So far we have talked about *geometric* vectors, which are like arrows with magnitude and direction. This is an intuitive geometric interpretation, and it’s useful for some things, but there’s a lot more to vectors than just that. In the broader context of vectors, we talk about *vector spaces*. There are many different vector spaces, but we will only worry about the Euclidean ones. A Euclidean vector is a collection of real numbers. In `RR^2` or two-space, there are two components; in `RR^3` or three-space, there are three.

The notation we use for a vector in two-space is `vec v = [Delta x,Delta y]`, where the deltas go from the vector’s tail to its tip. Say we wanted to designate a vector from the origin to point P(3,−2). This is simply `vec(OP) = [3,-2]`. Since we often interpret our Euclidean vectors in the Cartesian coordinate system, we also call them Cartesian vectors.

What if you know points A and B, and want a vector that takes you from A to B? We can simplify this problem using the identity that we learned in the section on addition. Consider this:

`vec(AB) = vec(AO) + vec(OB) = -vec(OA) + vec(OB) = vec(OB) - vec(OA)`.

In words, you can get a vector from A to B by doing `vec(PB)-vec(PA)`, where P is some common reference point (usually the origin). You just need to remember that it’s *tip minus tail* and not the other way around.

How do we add or subtract Euclidean vectors? It’s actually very easy—just do the operation to each component separately:

`[a,b] + [c,d] = [a+c,b+d]`.

It works the same way for subtraction. Scalar multiplication distributes:

`k[x,y] = [kx,ky]`.

There are a few advantages of this over the geometric vectors we were using before. For one thing, it’s a lot less work. Also, it’s much easier to be precise: you could add a hundred vectors this way without breaking a sweat. Try that with geometric vectors—your answer will be buried so deep in trig functions and square roots that you will be forced to round off.

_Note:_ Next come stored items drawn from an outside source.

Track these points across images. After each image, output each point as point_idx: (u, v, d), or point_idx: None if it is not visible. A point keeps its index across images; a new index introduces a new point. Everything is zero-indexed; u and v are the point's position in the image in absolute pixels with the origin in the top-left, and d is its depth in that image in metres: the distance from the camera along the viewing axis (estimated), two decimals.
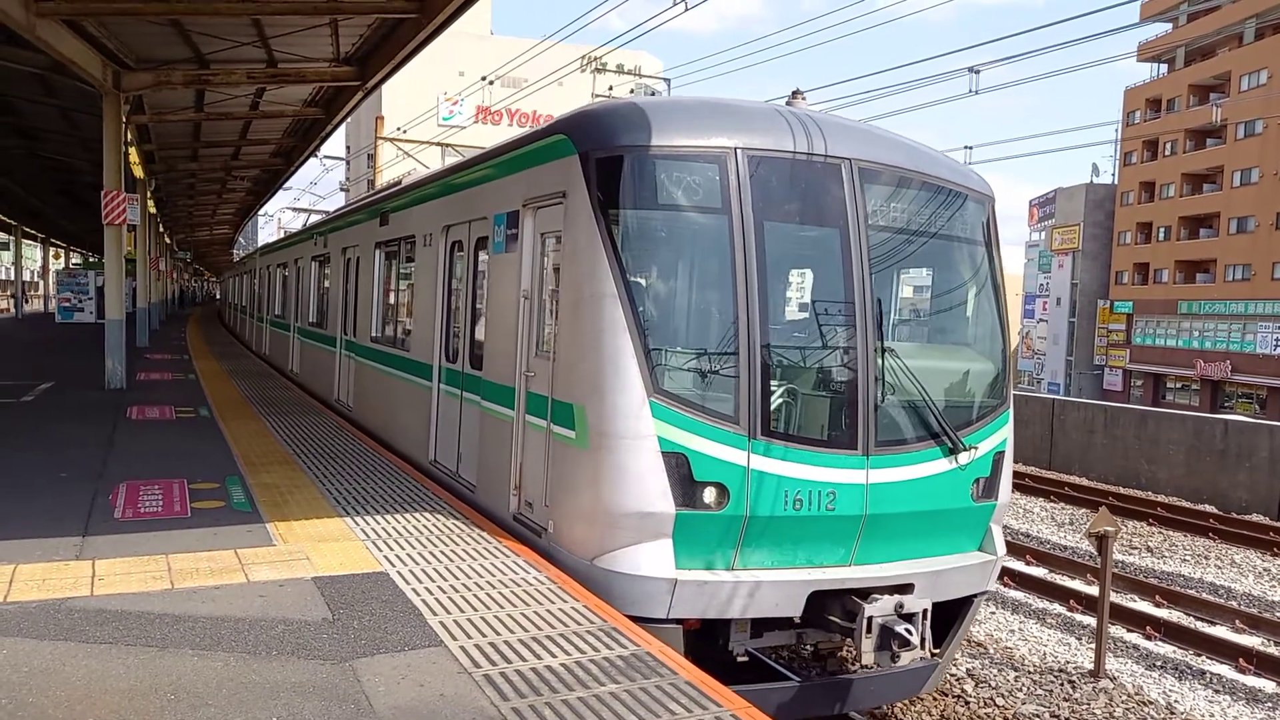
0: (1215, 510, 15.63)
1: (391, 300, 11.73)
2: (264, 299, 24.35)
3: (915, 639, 5.64)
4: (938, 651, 6.40)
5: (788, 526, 5.83)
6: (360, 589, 5.49)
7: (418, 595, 5.41)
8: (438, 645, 4.69)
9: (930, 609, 5.90)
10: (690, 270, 6.29)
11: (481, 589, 5.56)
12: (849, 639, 5.91)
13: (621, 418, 5.67)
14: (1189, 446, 17.18)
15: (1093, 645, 8.60)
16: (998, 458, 6.52)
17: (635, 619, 5.29)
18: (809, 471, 5.82)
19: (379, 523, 6.99)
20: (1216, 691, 8.27)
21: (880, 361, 6.05)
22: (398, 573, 5.82)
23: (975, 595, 6.64)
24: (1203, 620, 9.99)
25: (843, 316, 6.11)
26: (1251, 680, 8.44)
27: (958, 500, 6.34)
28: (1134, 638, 9.42)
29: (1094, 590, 9.91)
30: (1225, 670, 8.67)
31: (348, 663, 4.45)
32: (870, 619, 5.68)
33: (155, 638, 4.66)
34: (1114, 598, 9.37)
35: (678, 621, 5.66)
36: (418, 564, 6.02)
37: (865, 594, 5.83)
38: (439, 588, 5.57)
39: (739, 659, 6.03)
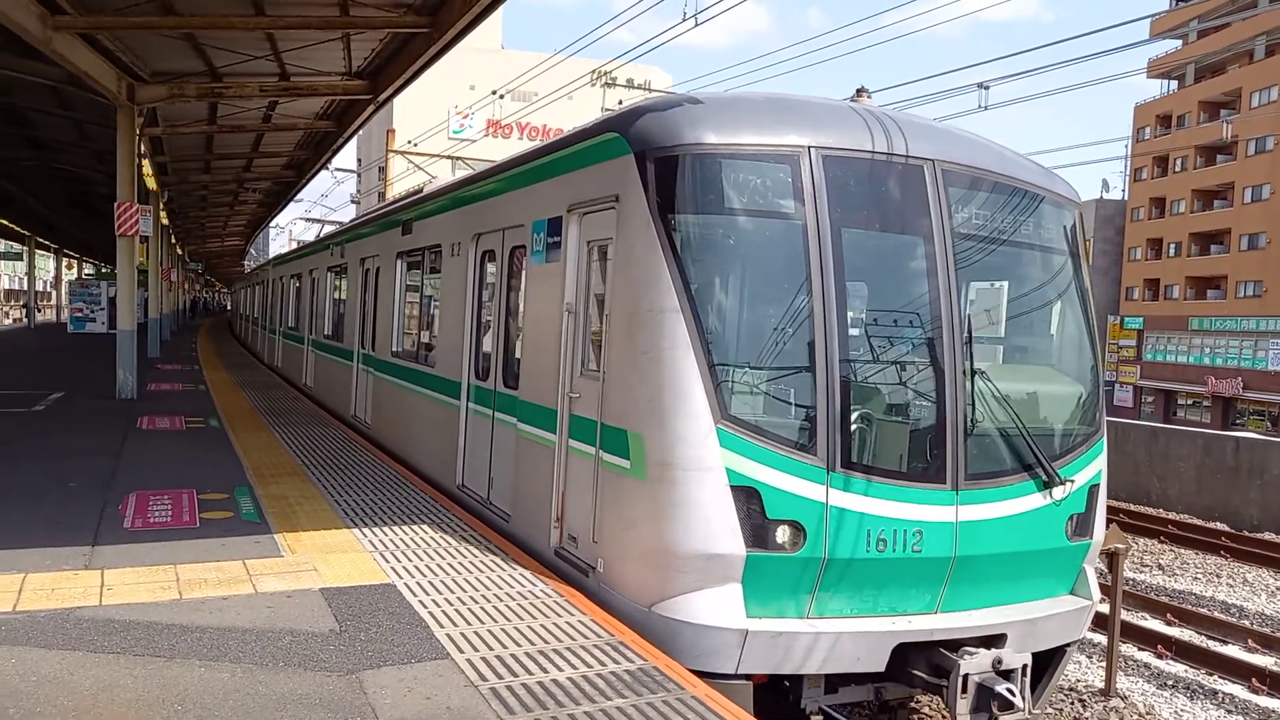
0: (1227, 528, 15.51)
1: (414, 313, 11.21)
2: (277, 310, 23.88)
3: (1019, 700, 5.11)
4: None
5: (870, 570, 5.24)
6: (368, 600, 5.49)
7: (424, 607, 5.41)
8: (444, 658, 4.68)
9: (1030, 664, 5.34)
10: (760, 282, 5.63)
11: (489, 601, 5.55)
12: (932, 693, 5.40)
13: (685, 446, 5.12)
14: (1200, 463, 17.07)
15: (1103, 663, 8.53)
16: (1092, 491, 5.93)
17: (699, 674, 4.79)
18: (893, 508, 5.24)
19: (386, 534, 7.00)
20: (1228, 712, 8.18)
21: (970, 385, 5.48)
22: (405, 584, 5.82)
23: (1067, 644, 6.03)
24: (1214, 639, 9.90)
25: (929, 334, 5.53)
26: (1264, 701, 8.35)
27: (1052, 539, 5.73)
28: (1145, 656, 9.33)
29: (1104, 608, 9.83)
30: (1238, 690, 8.58)
31: (354, 674, 4.45)
32: (966, 677, 5.10)
33: (163, 648, 4.66)
34: (1125, 616, 9.29)
35: (746, 677, 5.10)
36: (424, 576, 6.01)
37: (954, 645, 5.28)
38: (446, 600, 5.56)
39: (811, 716, 5.60)
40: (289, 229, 69.78)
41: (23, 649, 4.59)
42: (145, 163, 19.51)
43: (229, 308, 71.42)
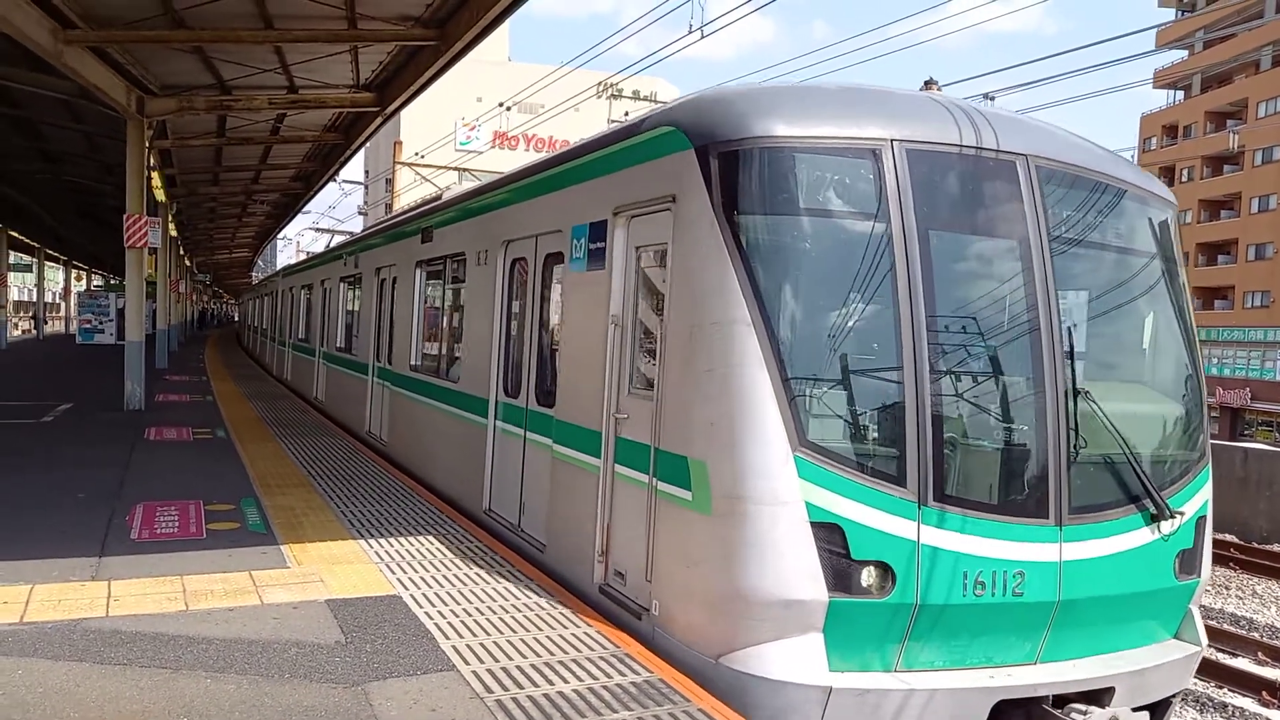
0: (1235, 539, 15.43)
1: (435, 325, 10.66)
2: (287, 322, 23.42)
3: None
4: None
5: (966, 617, 4.70)
6: (374, 612, 5.49)
7: (430, 619, 5.41)
8: (450, 669, 4.68)
9: None
10: (839, 291, 4.99)
11: (494, 613, 5.55)
12: None
13: (758, 477, 4.57)
14: None
15: None
16: (1199, 524, 5.37)
17: None
18: (992, 547, 4.69)
19: (392, 546, 7.00)
20: None
21: (1072, 406, 4.94)
22: (410, 596, 5.82)
23: (1174, 695, 5.49)
24: (1224, 652, 9.83)
25: (1027, 350, 4.99)
26: (1275, 715, 8.28)
27: (1160, 579, 5.17)
28: None
29: None
30: (1248, 704, 8.51)
31: (360, 686, 4.45)
32: None
33: (169, 659, 4.67)
34: None
35: None
36: (430, 587, 6.01)
37: (1058, 701, 4.82)
38: (452, 611, 5.56)
39: None
40: (296, 240, 70.09)
41: (30, 660, 4.60)
42: (154, 175, 19.63)
43: (236, 319, 71.56)
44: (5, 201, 29.11)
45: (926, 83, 6.21)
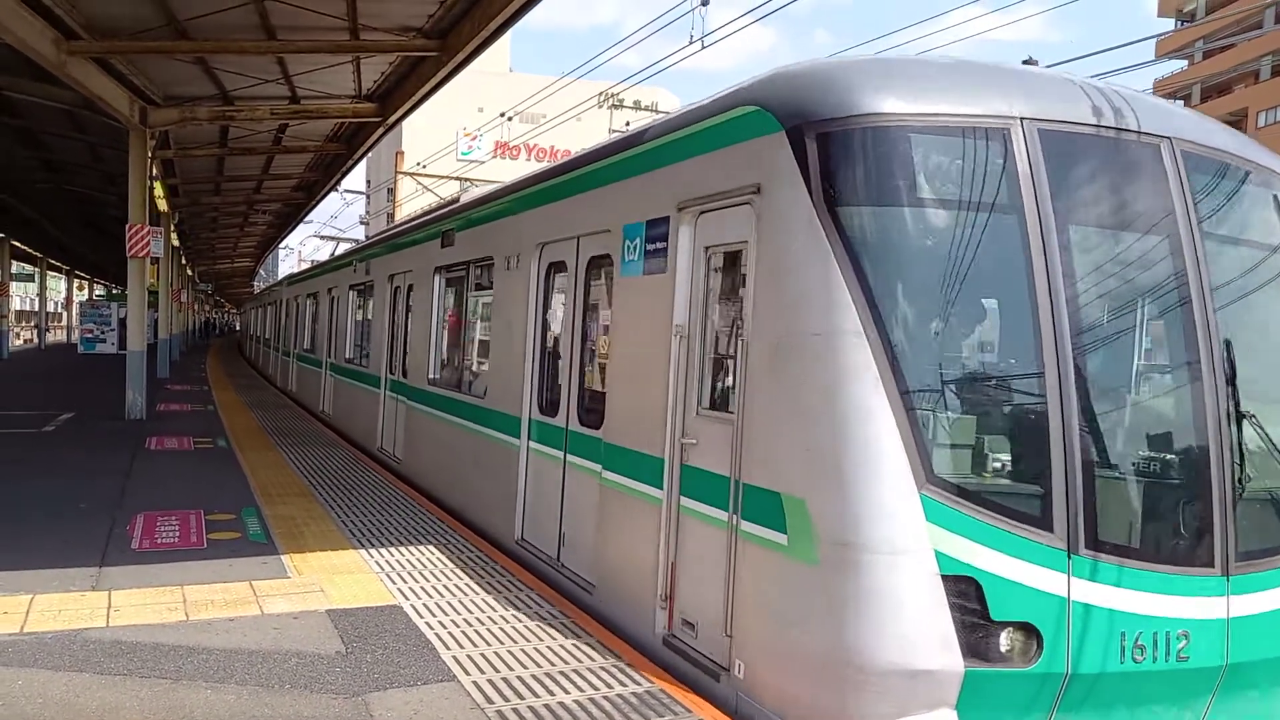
0: None
1: (457, 336, 9.86)
2: (291, 332, 22.64)
3: None
4: None
5: (1123, 687, 3.98)
6: (374, 622, 5.48)
7: (430, 629, 5.39)
8: (450, 680, 4.67)
9: None
10: (968, 296, 4.30)
11: (495, 623, 5.54)
12: None
13: (875, 520, 3.84)
14: None
15: None
16: None
17: None
18: (1152, 603, 3.95)
19: (393, 555, 6.99)
20: None
21: (1235, 433, 4.22)
22: (411, 606, 5.81)
23: None
24: None
25: (1184, 366, 4.29)
26: None
27: None
28: None
29: None
30: None
31: (360, 697, 4.43)
32: None
33: (169, 670, 4.66)
34: None
35: None
36: (431, 597, 6.00)
37: None
38: (452, 621, 5.55)
39: None
40: (298, 250, 70.18)
41: (30, 670, 4.59)
42: (157, 185, 19.68)
43: (238, 328, 71.50)
44: (8, 211, 29.18)
45: (1027, 61, 5.51)
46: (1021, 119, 4.20)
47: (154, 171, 17.41)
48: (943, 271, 4.19)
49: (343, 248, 27.47)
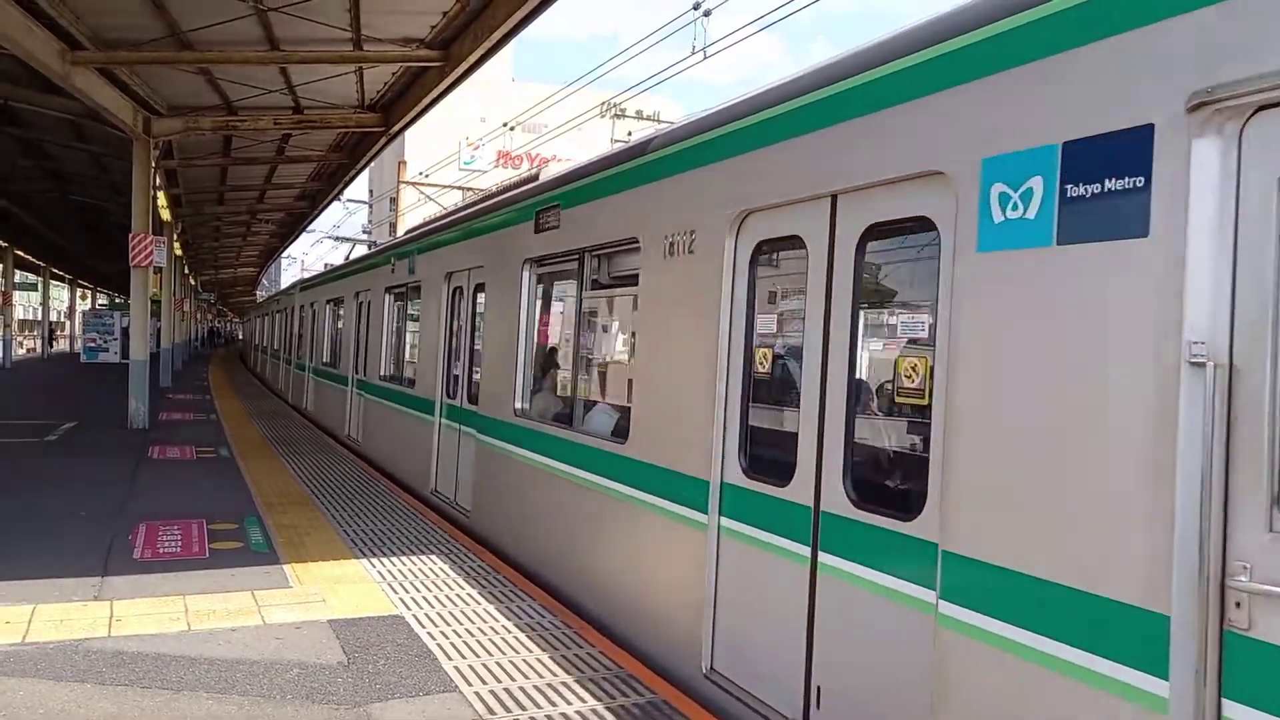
0: None
1: (560, 352, 7.88)
2: (307, 343, 20.52)
3: None
4: None
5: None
6: (376, 632, 5.48)
7: (433, 639, 5.39)
8: (453, 691, 4.66)
9: None
10: None
11: (497, 633, 5.53)
12: None
13: None
14: None
15: None
16: None
17: None
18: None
19: (395, 565, 6.99)
20: None
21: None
22: (413, 616, 5.80)
23: None
24: None
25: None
26: None
27: None
28: None
29: None
30: None
31: (362, 708, 4.43)
32: None
33: (171, 680, 4.66)
34: None
35: None
36: (433, 607, 5.99)
37: None
38: (454, 631, 5.54)
39: None
40: (301, 259, 70.38)
41: (32, 680, 4.58)
42: (160, 194, 19.76)
43: (241, 338, 71.35)
44: (11, 220, 29.28)
45: None
46: None
47: (157, 181, 17.48)
48: None
49: (358, 251, 27.09)
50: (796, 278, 4.49)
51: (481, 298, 8.94)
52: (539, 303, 7.77)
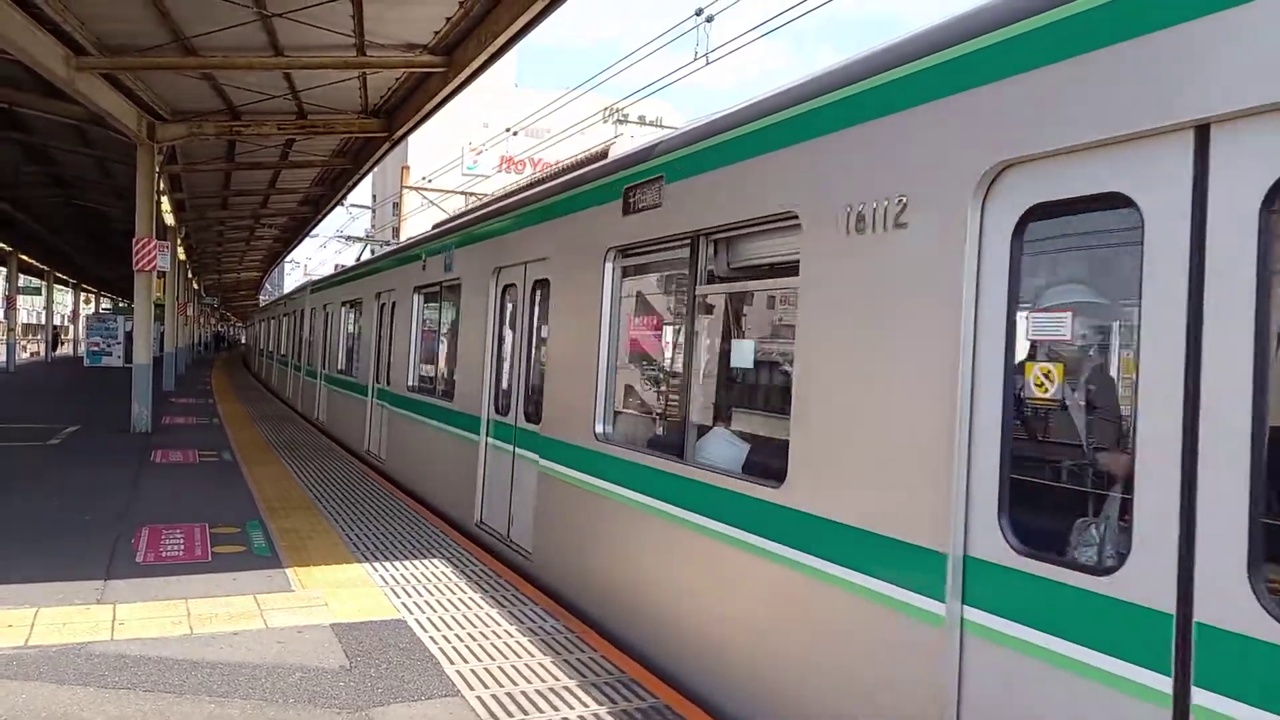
0: None
1: (655, 366, 6.66)
2: (319, 349, 19.11)
3: None
4: None
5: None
6: (378, 636, 5.48)
7: (435, 643, 5.39)
8: (455, 695, 4.66)
9: None
10: None
11: (499, 637, 5.53)
12: None
13: None
14: None
15: None
16: None
17: None
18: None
19: (397, 569, 6.99)
20: None
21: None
22: (415, 620, 5.80)
23: None
24: None
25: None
26: None
27: None
28: None
29: None
30: None
31: (364, 711, 4.43)
32: None
33: (173, 684, 4.66)
34: None
35: None
36: (435, 611, 6.00)
37: None
38: (456, 635, 5.54)
39: None
40: (304, 264, 70.42)
41: (34, 684, 4.59)
42: (164, 199, 19.81)
43: (244, 342, 71.25)
44: (16, 225, 29.36)
45: None
46: None
47: (161, 186, 17.53)
48: None
49: (370, 251, 26.80)
50: (1100, 261, 3.36)
51: (541, 296, 7.48)
52: (629, 302, 6.32)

To get the magnitude of `vec v = [x,y]`, you can use the Pythagorean theorem:

`|vec v| = sqrt(x^2 + y^2)`.

You can find the direction of `vec v` by drawing a triangle and using the inverse tangent function. Then, you can state the vector with the usual magnitude-direction representation—for example, `[4\ "m",3\ "m"]` becomes 5 m [E 30º N]. Going the other way (from magnitude-direction to *x* and *y* components) is called *resolving* the vector, and you can do it by sketching a right triangle and using sine and cosine.

All of this is straightforward in `RR^3` as well. You just use one more component. Addition, subtraction, and scalar multiplication work the same. To get the magnitude, just include `z^2` in the sum.

Normalizing a geometric vector is easy: just change the magnitude to 1. It’s a little bit more work with these Euclidean vectors. Say we want the unit vector parallel to `vec v = [3,5,6]`:

`hat v = vec v/|vec v| = ([3,5,6])/(sqrt(3^2+5^2+6^2)) = 1/sqrt(70)[3,5,6]`.

That’s it. You can distribute the coefficient if you want, but there is really no need—why write `sqrt(70)` three times instead of once?